Who would you love to see wear your designs?

I would love to see Nadia Lee Cohen, Solange, Rosalía, Palomja Elseser, Ashley Graham and Mona Tougaard, to name a few.

How do you like to present your work? Do you think this will change in the future?

We had one experience of Paris Fashion Week so far, and it was an absolute whirlwind! It was entirely self-funded. We have yet to have any funding and no sponsorships for the event, so it was a lot of work for our small team of four at the time! We were extremely fortunate to have friends and so many amazing content creators – some just absolute one-of-a-kind talents, to feature in the show. We did it our way. It was intimate, filled with a lot of love and was a celebration for us to meet so many of the creatives we had collaborated digitally with through COVID. 

It will look different in the future as we aim to do it again after we get sponsorship, and that will allow us to get more prepared by having a consistent PR team and more people to help on set. But in terms of creativity, I hope all our shows and events won’t feel like a traditional fashion week format and, instead, you feel like you are stepping into a world with the models together. 

Our Paris show was super interactive; models were in different windows of a hotel we booked out, and guests watched in a bar across the street and in the street itself. The more the show went on, all sorts of random people were watching; children, older generations, and chefs were coming out of their restaurant kitchens to watch. Models interacted with anyone and everyone, saying hello, and giving them flowers. It was super intimate and really inclusive. Not just for fashion crowds.

How would you like to see your work develop and how are you approaching this?

I like a lot of things about where the brand is at now, I just want the work opportunities to grow, which can be done through expanding the team in the right way. That’s where we hope expectations of fashion brands will change from funding opportunities. I think what Julie Pelipas and her team at Bettter has just achieved with the LVMH Prize is really inspiring for me to see, a brand with an upcycling model where they are actively working around limited fabrications every day.
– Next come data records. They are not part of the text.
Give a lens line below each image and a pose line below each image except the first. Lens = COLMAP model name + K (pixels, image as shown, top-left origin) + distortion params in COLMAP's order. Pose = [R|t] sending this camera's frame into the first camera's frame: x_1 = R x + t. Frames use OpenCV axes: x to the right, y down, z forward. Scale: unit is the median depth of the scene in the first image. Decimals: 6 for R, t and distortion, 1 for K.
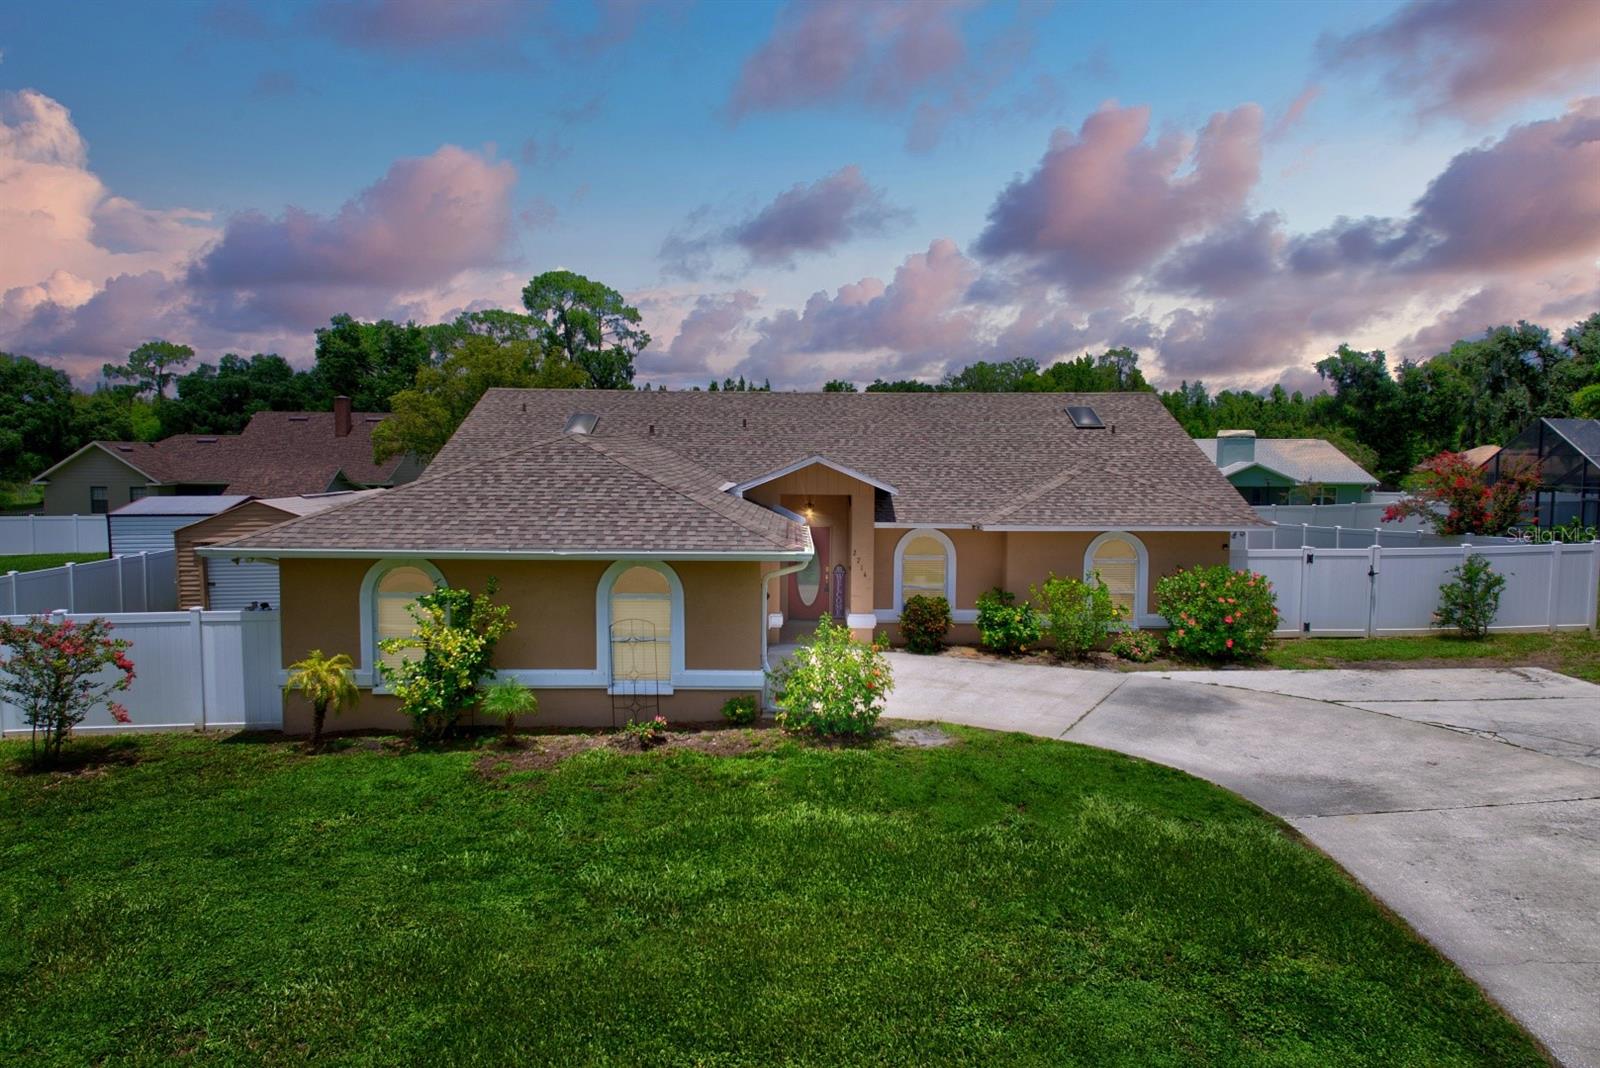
lens RADIAL K [[1076.2, 0, 800.9], [0, 1076.2, 533.9], [0, 0, 1]] dist [0.062681, -0.030579]
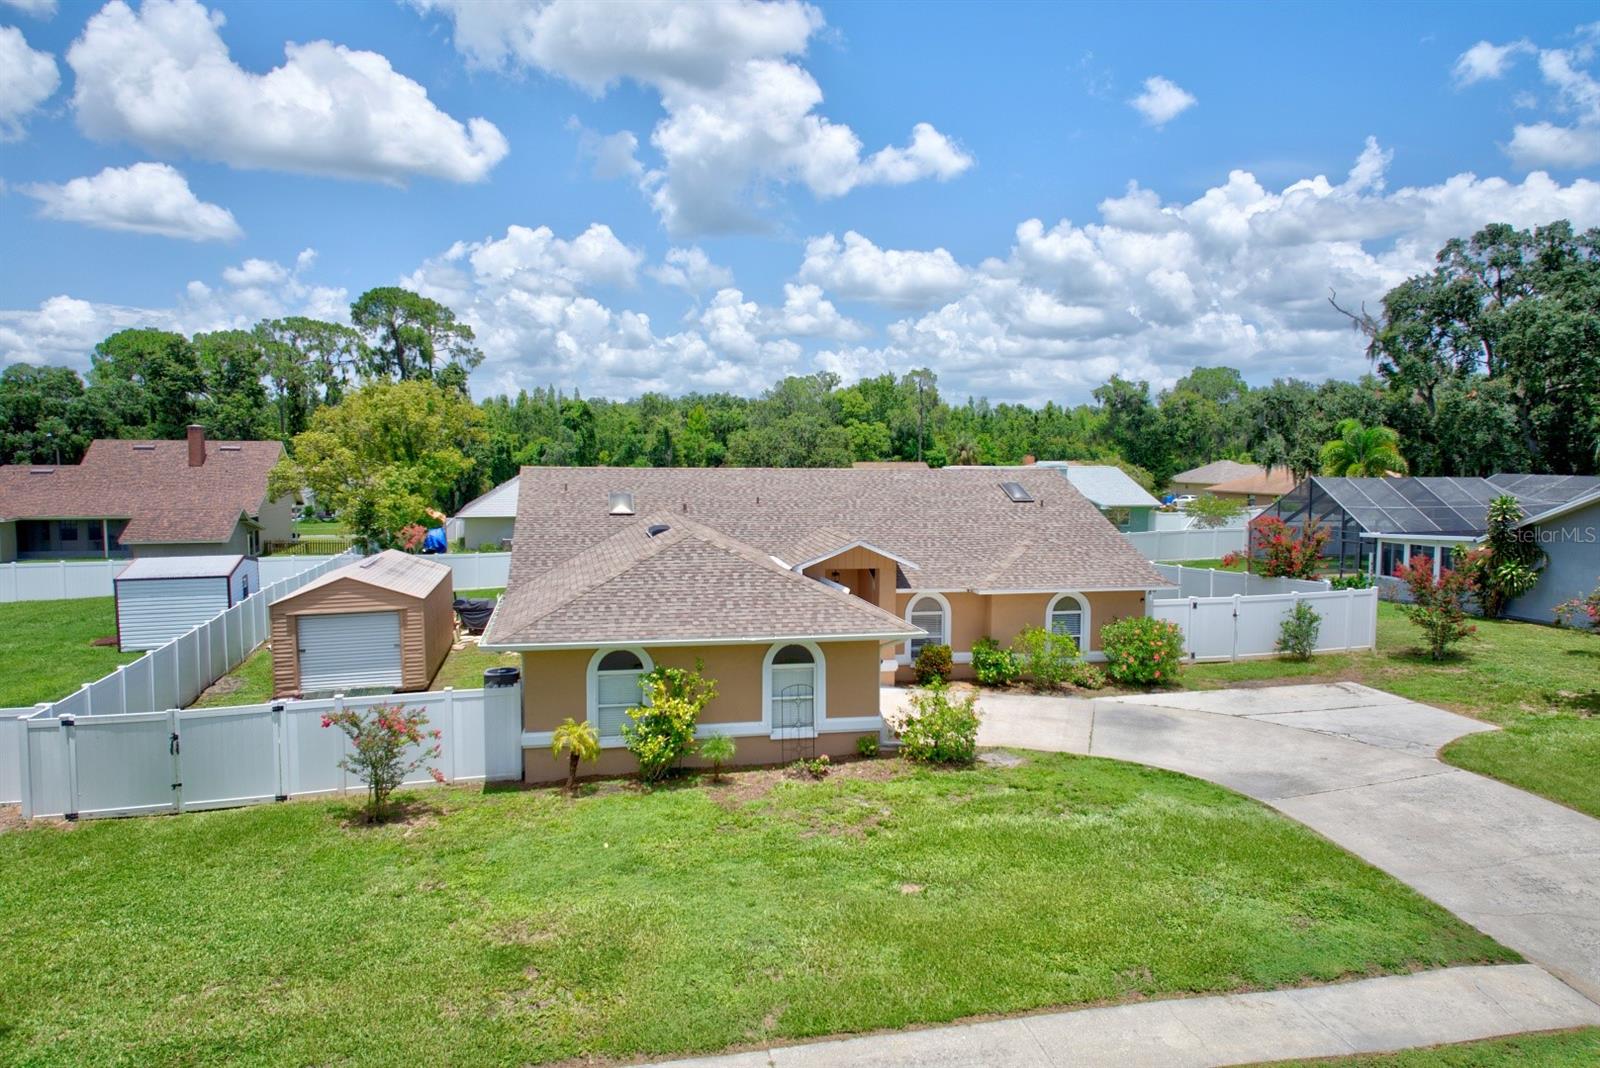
lens RADIAL K [[1076.2, 0, 802.9], [0, 1076.2, 535.1], [0, 0, 1]] dist [0.062681, -0.030579]
pose [[0.979041, -0.015575, 0.203068, -0.306160], [0.014833, 0.999877, 0.005174, -0.084666], [-0.203123, -0.002053, 0.979151, -0.245585]]
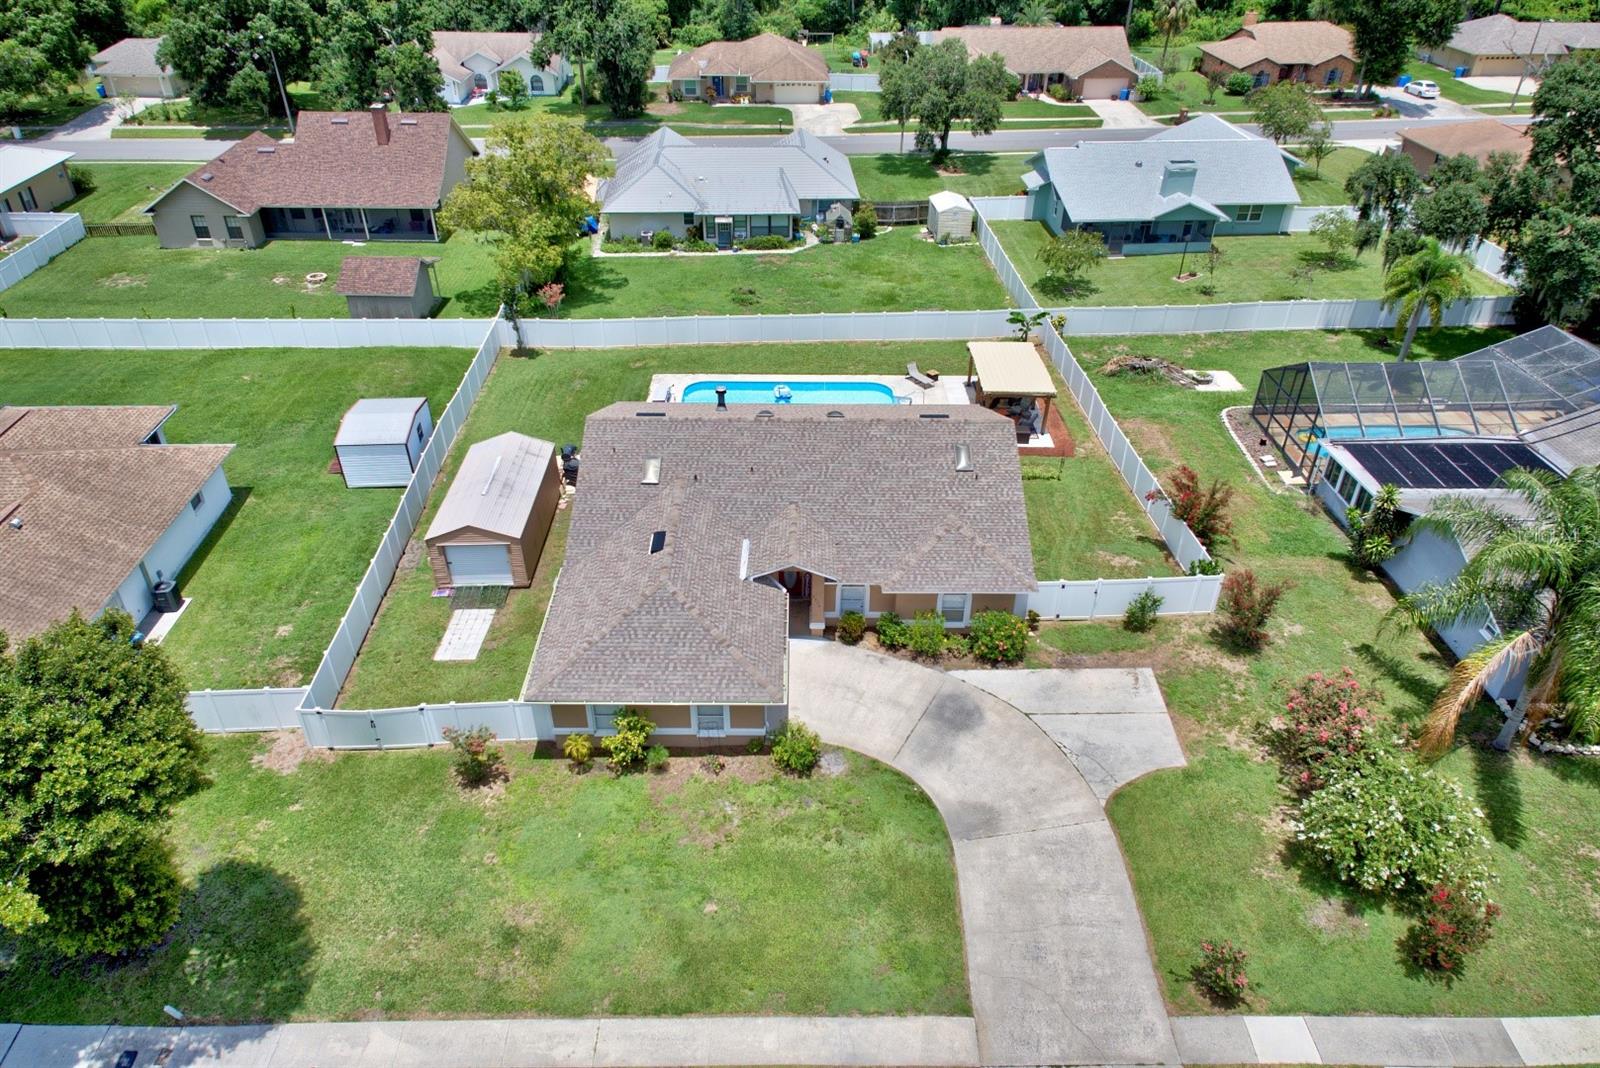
lens RADIAL K [[1076.2, 0, 803.2], [0, 1076.2, 539.1], [0, 0, 1]] dist [0.062681, -0.030579]
pose [[0.999988, 0.004244, -0.002514, 0.036416], [-0.002449, 0.869570, 0.493804, -0.997702], [0.004282, -0.493791, 0.869570, -0.572546]]
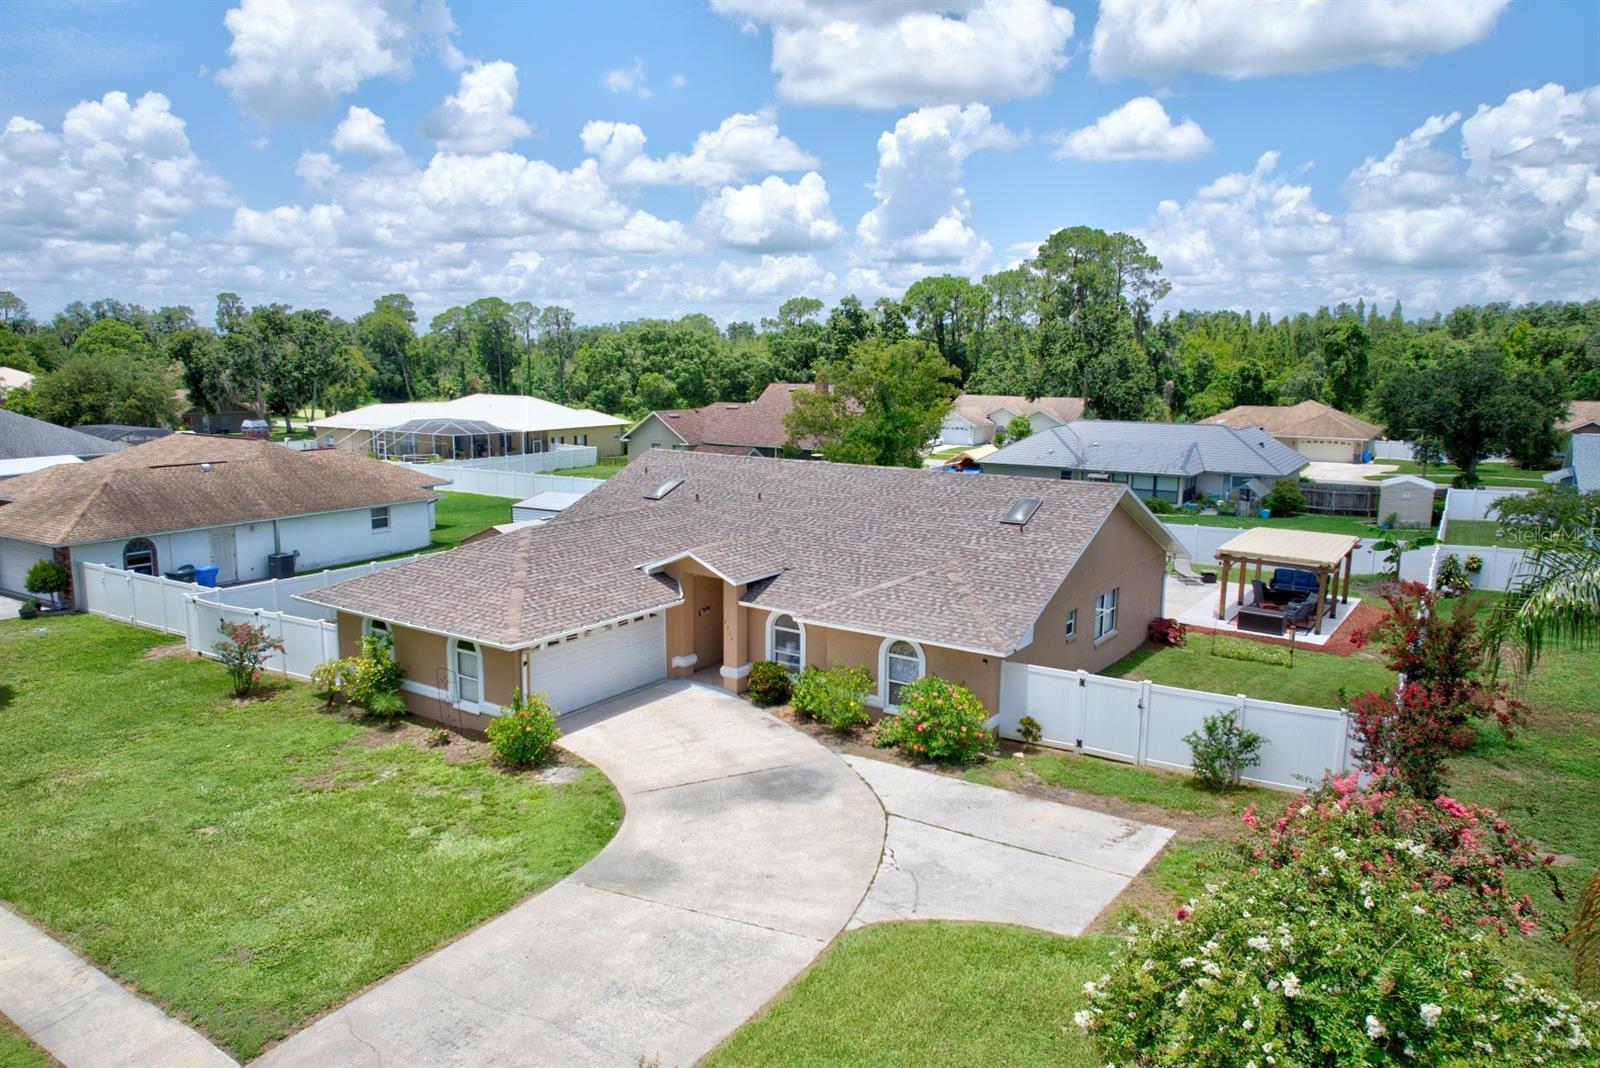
lens RADIAL K [[1076.2, 0, 795.1], [0, 1076.2, 534.7], [0, 0, 1]] dist [0.062681, -0.030579]
pose [[0.816882, 0.095936, -0.568770, 0.879878], [-0.046236, 0.993789, 0.101219, -0.231413], [0.574948, -0.056387, 0.816245, -0.033929]]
It’s a really positive change and a step forward in a genuinely sustainable direction.

I’m obsessed with what I do and I literally never stop because I love it so much. I do, however, think there is so much fashion – I’m always so overwhelmed every time fashion month comes along because there really is just so much stuff! I think it’s going to have to change, because do we really need to see 40-50 look collections?

Taylor-Bea Gordon

How do you think the fashion industry will evolve over the next five years? How do you feel about that change?
I love fashion so much, I’m obsessed with what I do, and I literally never stop because I love it so much. I do, however, think there is so much fashion. I’m always so overwhelmed every time fashion month comes along because there really is just so. much. stuff! I think it’s going to have to change, because do we really need to see 40-50 look collections? Maybe less actually can be more, and that’s so much better for the world we share.

What changes would you like to see, if any, and how is your brand contributing to this?

I worked and interned at a few fashion houses before I started T LABEL, and seeing the unlimited resources some of these huge fashion houses have is quite overwhelming to process, like the sheer process of if you want to experiment with something, you can with no financial limits, no fabrication limits, no international limits. I believe it’s really healthy to work around what resources we have already and not have such luxury to do whatever we want with sourcing and making new materials. It’s one of the things I’m really proud of at T LABEL. We are constantly faced with limits with what we can create with fabrics, but it’s really rewarding when we find a way, and we don’t need to search through an unlimited, global database of resources. Shout out to other brands like Bettter, Ancuta Sarca and Maison Cléo, who are finding their ways to upcycle and use deadstock materials too.